From the beginning, Martin said, they knew they wanted to play Alex. While his gender identity is only explored in passing, “much of his internal yearning is connected to that and how he looks at himself and wants to be seen in the world,” especially as a husband and an expectant father, Martin explained.

“The program was established in 2003, and I think there was not much fluidity about non -binary identity at that time and not many of them/them,” Martin said, adding that interpreting a man “simply made sense” for them. “Who knows where I will end up in that spectrum? But it seemed quite natural as an actor, more natural than I would have been interpreting a woman.”

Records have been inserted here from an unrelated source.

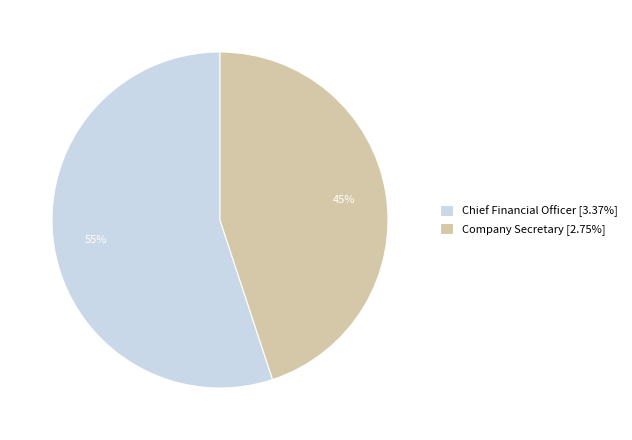

What percentage is the Chief Financial Officer slice, to the nearest percent?

55%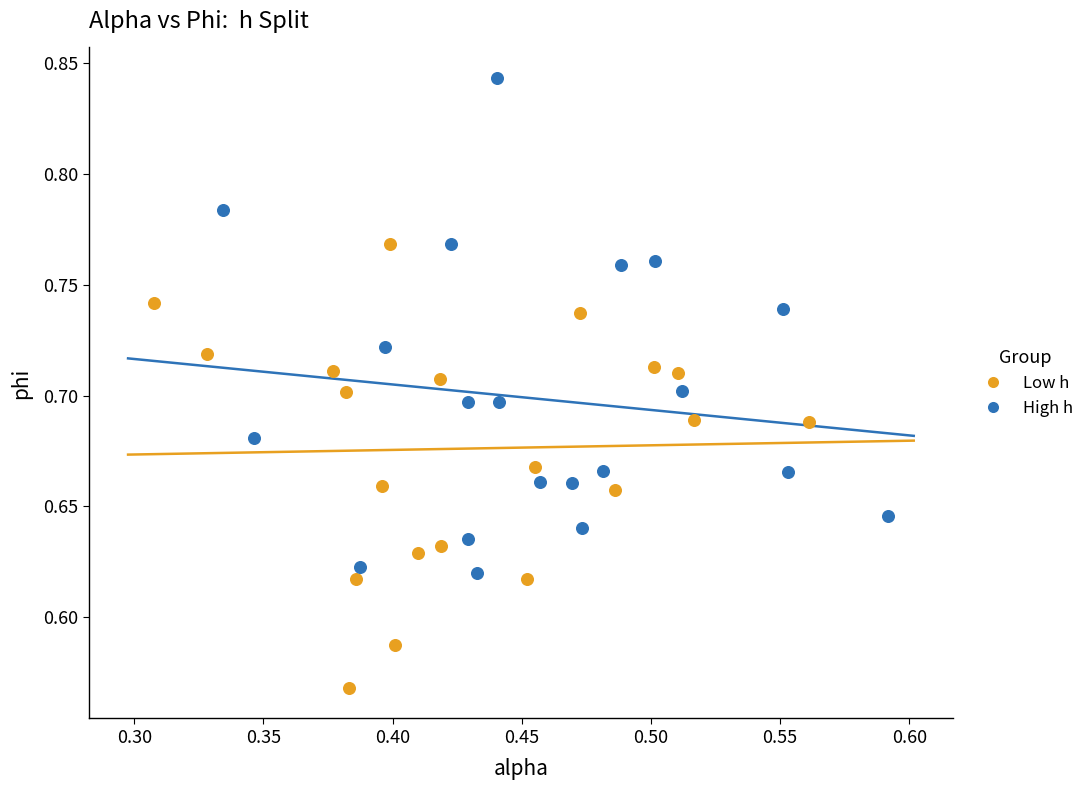

Which series reaches the minimum Y coordinate?

Low h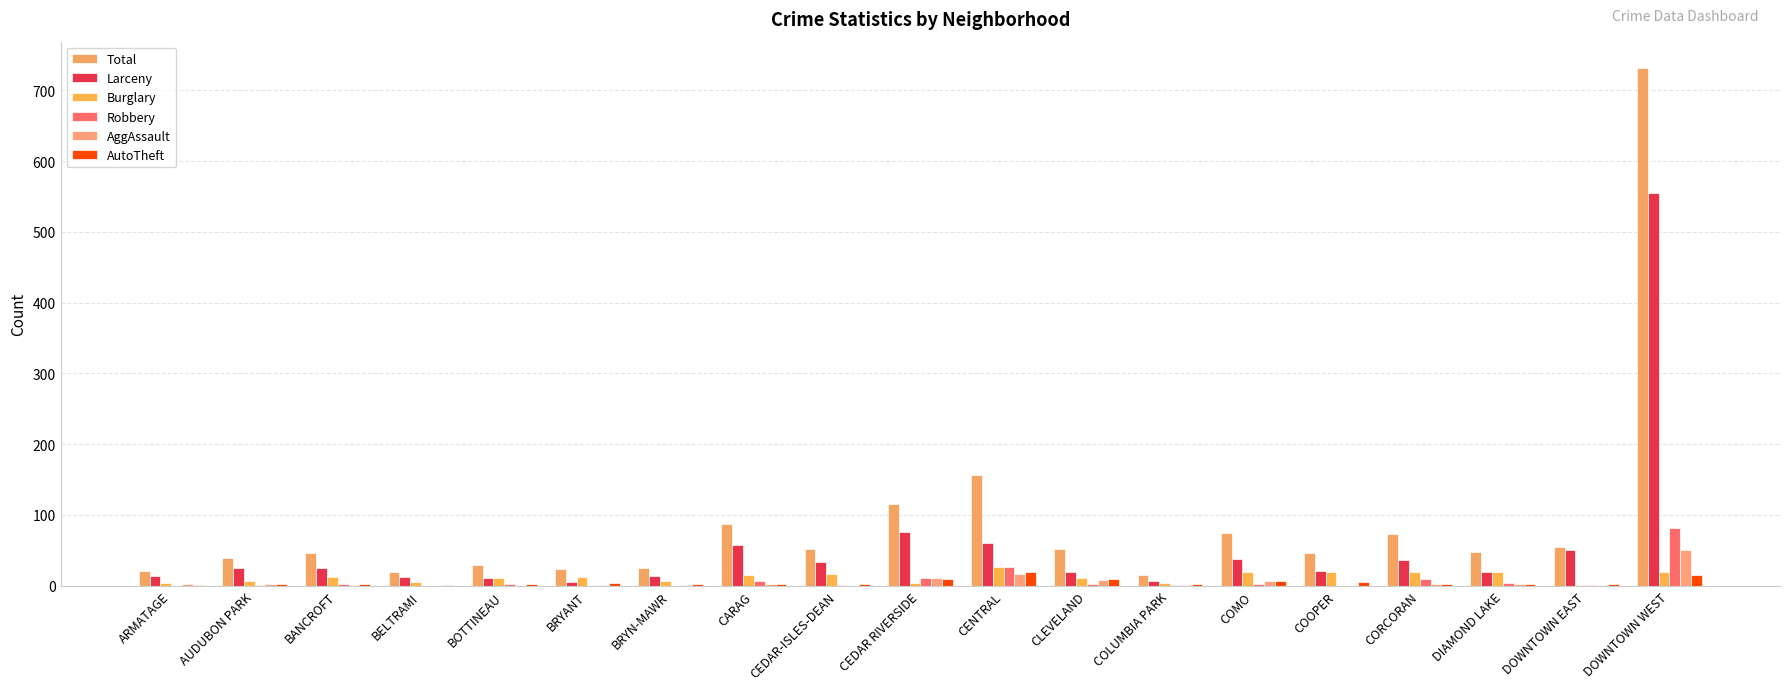

Count the number of data series in this chart.

6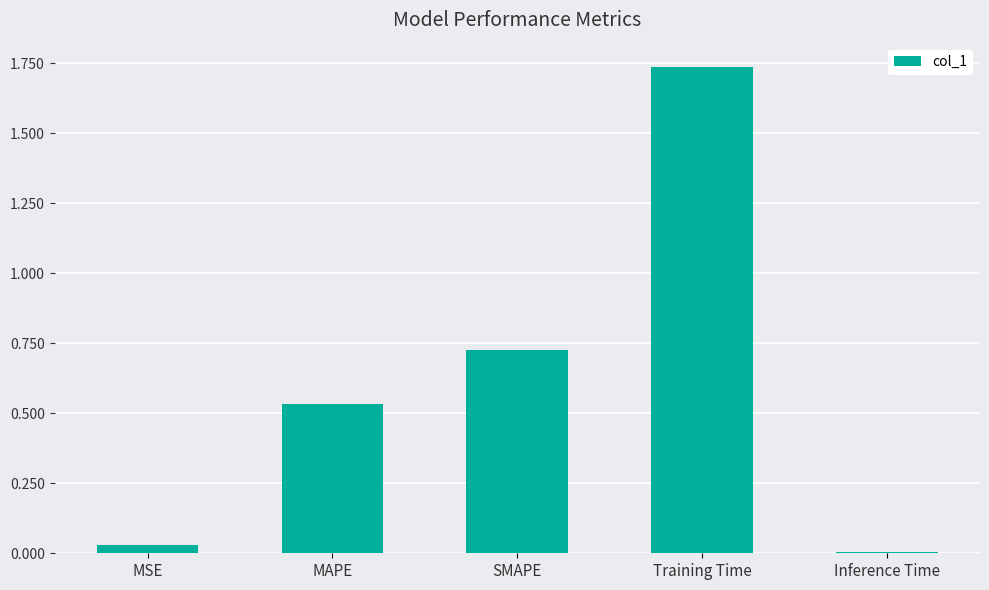

Rank the categories by value from highest to lowest.

Training Time, SMAPE, MAPE, MSE, Inference Time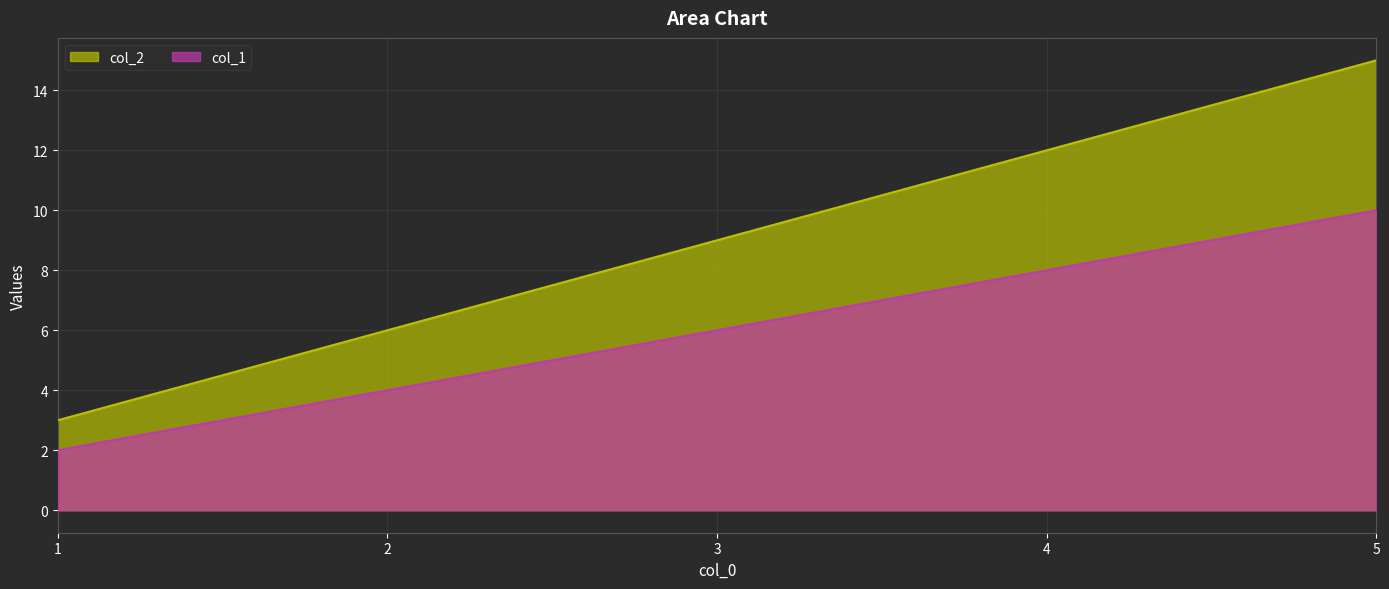

True or false: col_1 and col_2 cross at least once.

False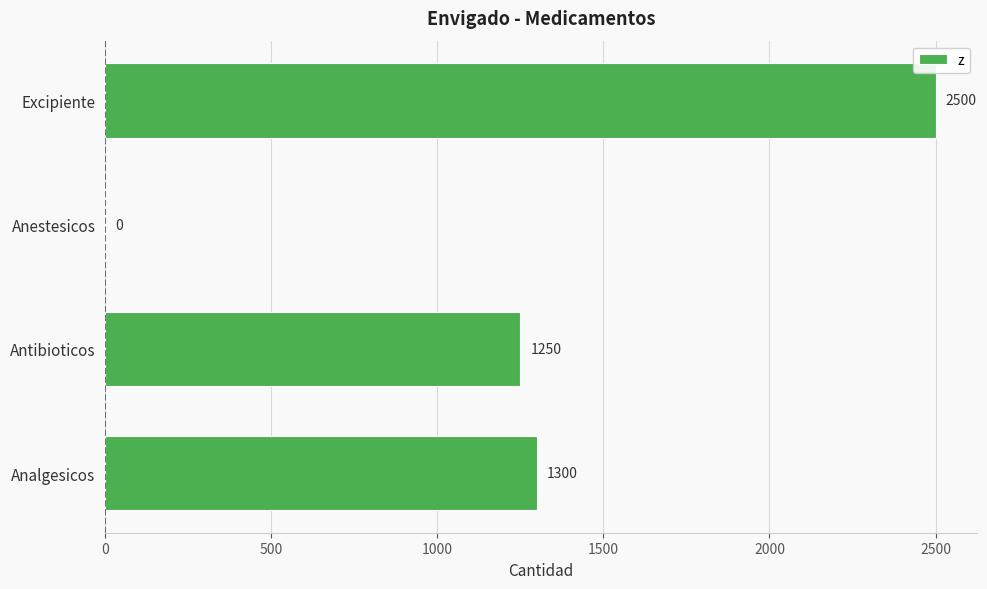

How many categories are shown in the chart?

4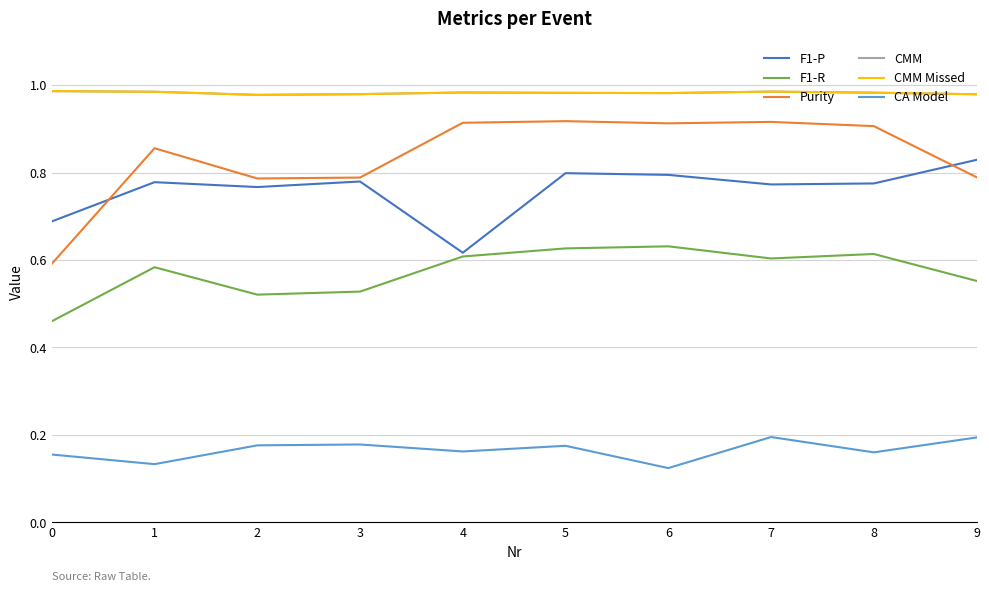

What is the greatest value displayed?

1.0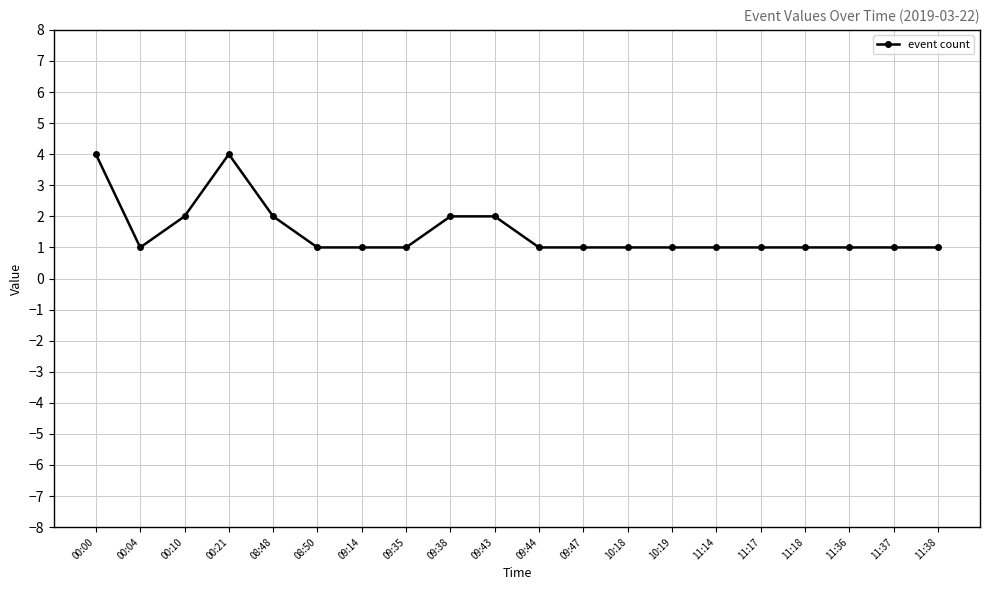

How many series are shown in this chart?

1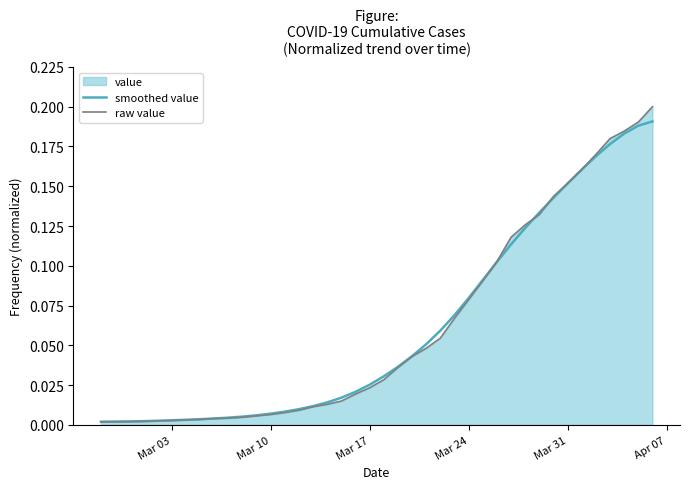

How many series are shown in this chart?

2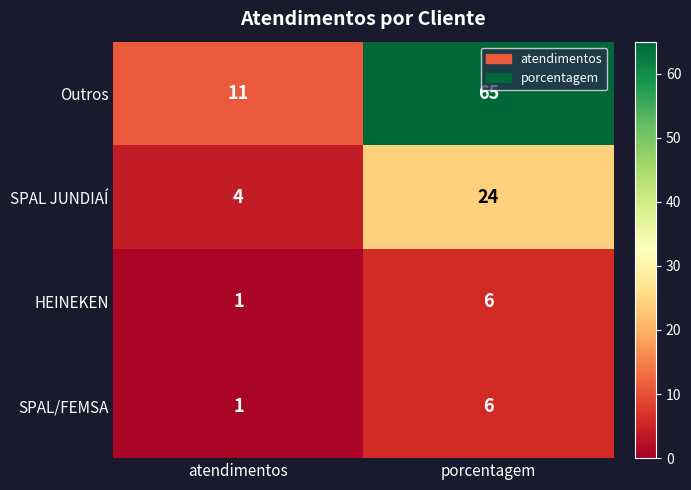

What is the maximum value shown in the chart?

65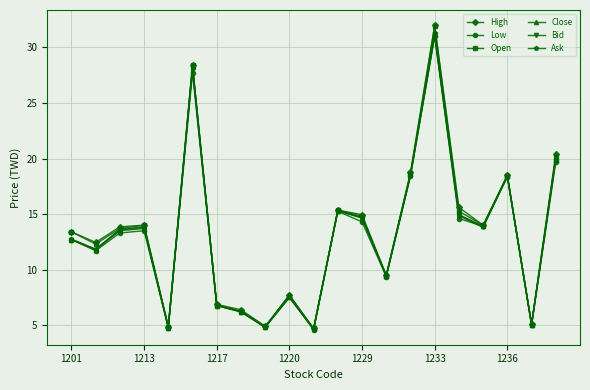

Does the chart display data point markers on the line(s)?

Yes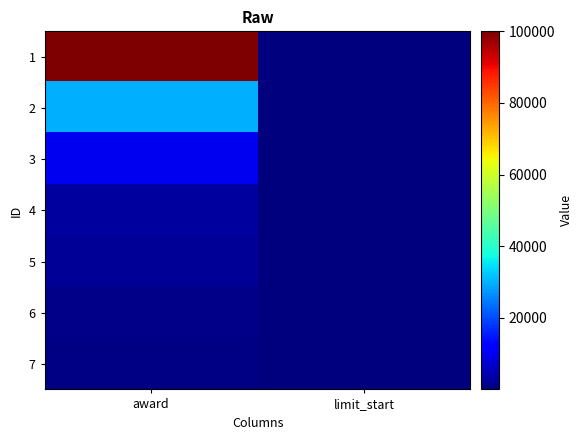

Reading left to right, list all the values displayed in this chart.

1: award=100000	limit_start=1
2: award=30000	limit_start=2
3: award=10000	limit_start=3
4: award=3000	limit_start=4
5: award=2000	limit_start=7
6: award=1000	limit_start=11
7: award=500	limit_start=16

As creator and co-showrunner of “Wayward”, Martin is one of the few LGBTQ writers in Hollywood who are guiding their own main projects. While they said they try not to think too much about their public profile when creating their projects, Martin said it is “scary” to be a creative queer at a time when President Donald Trump and conservatives have been attacking and recruiting legal protections for the queer community, especially trans and non -binary people.

Toni Collette and Joshua close.
Toni Collette and Joshua close in “Wayward”.Netflix

“What makes things difficult is when things are charged politically, as they are now, it makes it even seem having A trans character or a gay character is a political statement and immediately puts his project in a niche category, “Martin said.” It is madness that his career can be affected by political changes like that. “

Martin said they see their visibility as a prominent non -binary comedian in the current climate as a double -edged sword. On the one hand, they want to tell stories that will arrive at the widest possible audience and, hopefully, in turn, they create more empathy for the LGBTQ community. But at the same time, Martin said, they know that their mere existence can be seen as a kind of political declaration.

They said they would welcome an environment in which the identity of a LGBTQ character was “simply incidental”, instead of a definition characteristic of the project, “and the approach is actually in these greatly universal issues and stories.”

In “Wayward”, for example, “there are nuances that are specific to the strange experience that I think that queer people will relate and relate, but those things are quite identifiable for anyone who has experienced some kind of otherness,” Martin said.

Martin speculated that the intensive reaction against the trans community is connected to representations of trans people who have focused disproportionately on transphobia, intolerance and trauma.

“It is part of the trans experience, but it is just a small part of a human experience,” they said. “The more we can have diverse characters that are defective, fun, strange and identifiable, that make mistakes, that have relationships, I think that would be more useful.”

Martin acknowledged that there has been a contraction in the production of various stories, but plan to continue “hidden subversive things” in more conventional projects.

“I will keep my head down, I will continue to flood people with scripts and I hope to mount and do my part,” Martin said.